**Extract provided:**
------------------------------------------------------------
Researchers have completed the largest sequencing study of human disease to date, investigating the genetic basis of six autoimmune diseases, including diabetes.
The exact cause of these diseases - autoimmune thyroid disease, celiac disease, Crohn's disease, psoriasis, multiple sclerosis and type 1 diabetes - is unknown, but is believed to be a complex combination of genetic and environmental factors.
In each disease only a proportion of the heritability is explained by the identified genetic variants. The techniques used to date, have generally identified common variants of weak effect.
In this study, using high-throughput sequencing techniques, scientists sought to identify new variants, including rare and potentially high risk ones, in 25 previously identified risk genes in a sample of nearly 42,000 individuals.
It has been suggested - in the 'rare-variant synthetic genome-wide association hypothesis' - that a small number of rare variants in risk genes are likely to be a major cause of the heritability of these conditions.
However, the study published in the journal Nature, suggests that the genetic risk of these diseases more likely involves a complex combination of hundreds of weak-effect variants which are each common in the population.
------------------------------------------------------------
**Dataset:**
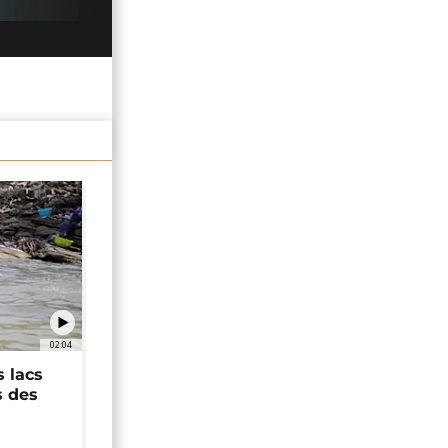
02:04
 lacs
s des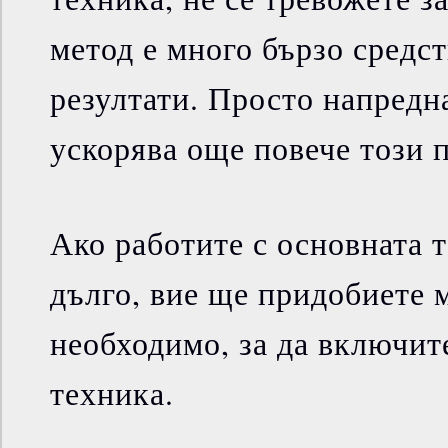
метод е много бързо средст
резултати. Просто напредн
ускорява още повече този 
Ако работите с основната 
дълго, вие ще придобиете 
необходимо, за да включит
техника.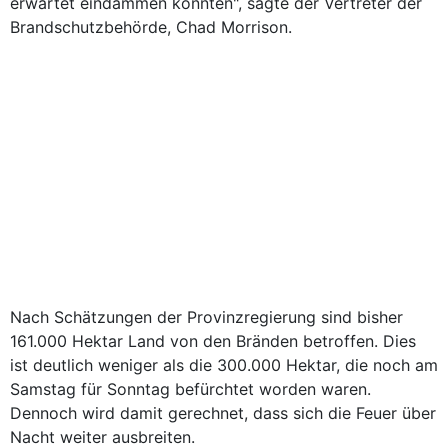
erwartet eindämmen konnten", sagte der Vertreter der
Brandschutzbehörde, Chad Morrison.
Nach Schätzungen der Provinzregierung sind bisher
161.000 Hektar Land von den Bränden betroffen. Dies
ist deutlich weniger als die 300.000 Hektar, die noch am
Samstag für Sonntag befürchtet worden waren.
Dennoch wird damit gerechnet, dass sich die Feuer über
Nacht weiter ausbreiten.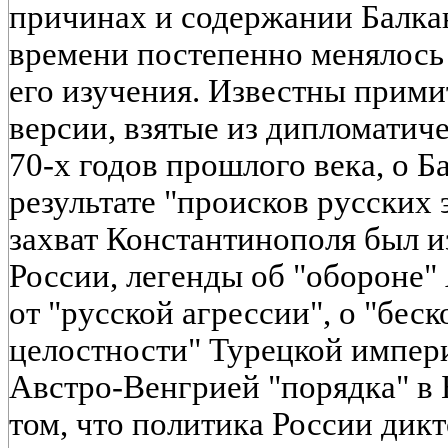
причинах и содержании Балкан
времени постепенно менялось
его изучения. Известны прим
версии, взятые из дипломатич
70-х годов прошлого века, о Б
результате "происков русских э
захват Константинополя был и
России, легенды об "обороне"
от "русской агрессии", о "бес
целостности" Турецкой импери
Австро-Венгрией "порядка" в 
том, что политика России дик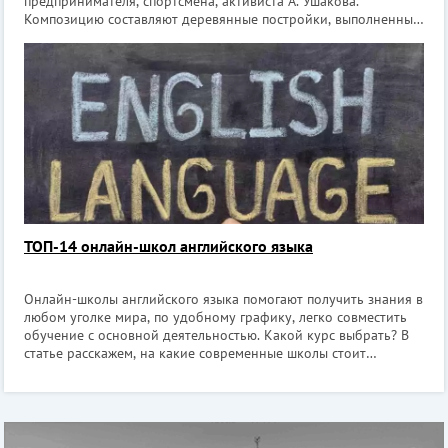
предпринимателя, спортсмена, активиста А. Ушакова.
Композицию составляют деревянные постройки, выполненные
в духе русского зодчества XVII века. Работы по возведению
продлились с 1998 по 2007 год.
ТОП-14 онлайн-школ английского языка
Онлайн-школы английского языка помогают получить знания в
любом уголке мира, по удобному графику, легко совместить
обучение с основной деятельностью. Какой курс выбрать? В
статье расскажем, на какие современные школы стоит
обратить внимание. В каждой из них предусмотрен
бесплатный пробный урок, позв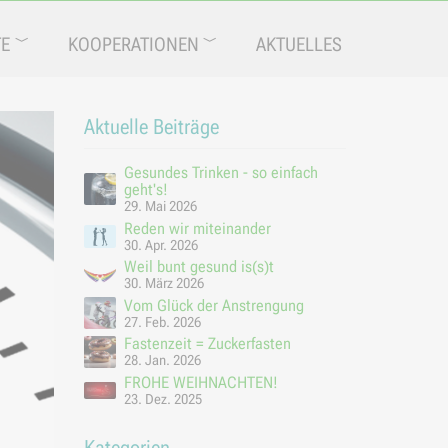
TE
KOOPERATIONEN
AKTUELLES
Aktuelle Beiträge
Gesundes Trinken - so einfach
geht's!
29. Mai 2026
Reden wir miteinander
30. Apr. 2026
Weil bunt gesund is(s)t
30. März 2026
Vom Glück der Anstrengung
27. Feb. 2026
Fastenzeit = Zuckerfasten
28. Jan. 2026
FROHE WEIHNACHTEN!
23. Dez. 2025
Kategorien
------------------------------------------------------------
**What needs to be done:** Write the next part of the text on the sequencing study of six autoimmune diseases, picking up after its final sentence. The records have no connection to the text about the genetic study of autoimmune diseases.

**Answer section:**
Researchers estimate that rare variants in these risk genes account for only around three per cent of the heritability of these conditions that can be explained by common variants.
"These results suggests that risk for these autoimmune diseases is not due to a few high-risk genetic variations but seems rather due to a random selection from many common genetic variants which each have a weak effect," David van Heel, lead author of the study, said.
"For each disease there are probably hundreds such variants and the genetic risk is likely to come from inheriting a large number of these variants from both parents.
If this is the case then it may never be possible to accurately predict an individual's genetic risk of these common autoimmune diseases.
"However, the results do provide important information about the biological basis of these conditions and the pathways involved, which could lead to the identification new drug targets," said van Heel.